▶ _Tasks for this exercise_
1. According to the hotel passage, how much water do the Bellagio fountains use each year?
2. Please carry on the hotel passage from its final sentence.

▶ _Passage_

Aviator and billionaire Howard Hughes rented the entire top two floors of the Desert Inn in November 1966. After staying past the 10-day reservation, he was asked to leave in December, but instead negotiated a $13million purchase of the resort, which closed on March 1, 1967. In one instance, he ordered 200 gallons of Baskin-Robbin’s Banana Nut ice cream during his stay. He quickly tired of the flavor, and the hotel served free Banana Nut for a year
The world-famous fountains at the Bellagio consume 12 million gallons of water a year with roughly 10,000 shows, using a private well under the property for the spectacle. For a mere $250,000, you can push a button that will set off the show whenever you want! A package at Hyde Bellagio provides a 30-Liter bottle of champaign and a gold plated box holding the button to the fountains. Once you press the button, the Bellagio team sends a signal to the production crew, and your fountain show begins.

▶ _Given records_
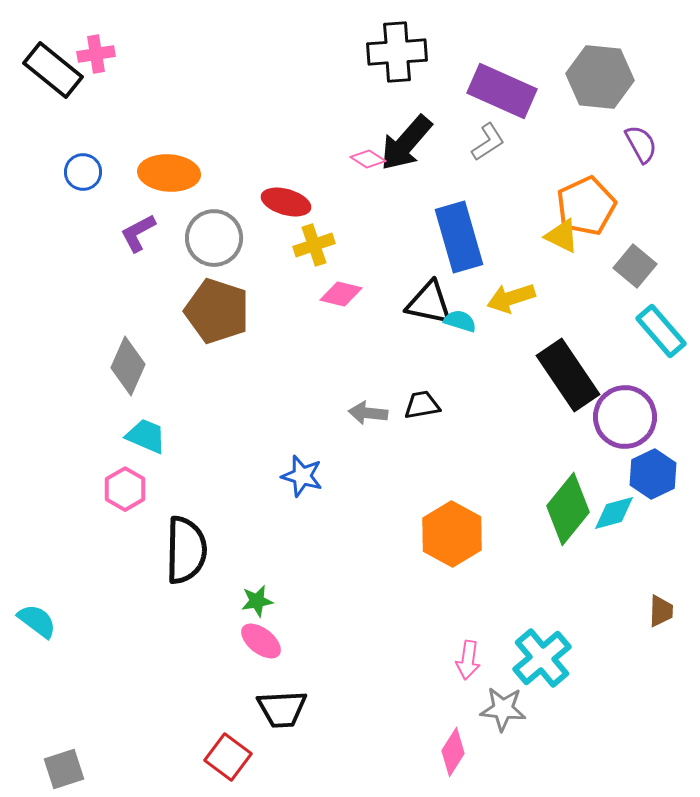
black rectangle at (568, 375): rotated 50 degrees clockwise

--

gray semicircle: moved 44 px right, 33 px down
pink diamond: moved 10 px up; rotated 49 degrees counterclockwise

▶ _Results of the tasks_
1. 12 million gallons

2.
Did you know the Las Vegas Strip isn’t even in Las Vegas? It is actually located just south of the city limits in unincorporated Winchester and Paradise. Running 4.2 miles long and originally called Arrowhead Highway or the Los Angeles Highway, this strip of land was purportedly named by Los Angeles police officer Guy McAfee after the Sunset Strip in LA.
Oddly enough, the state of Nevada doesn’t allow a lottery. According to Article IV, Sec. 24 of the state constitution, “No lottery shall be authorized by this state, nor shall the sale of lottery tickets be allowed.” Numerous attempts to overturn this have failed although church raffles and charitable organization fundraisers are now allowed.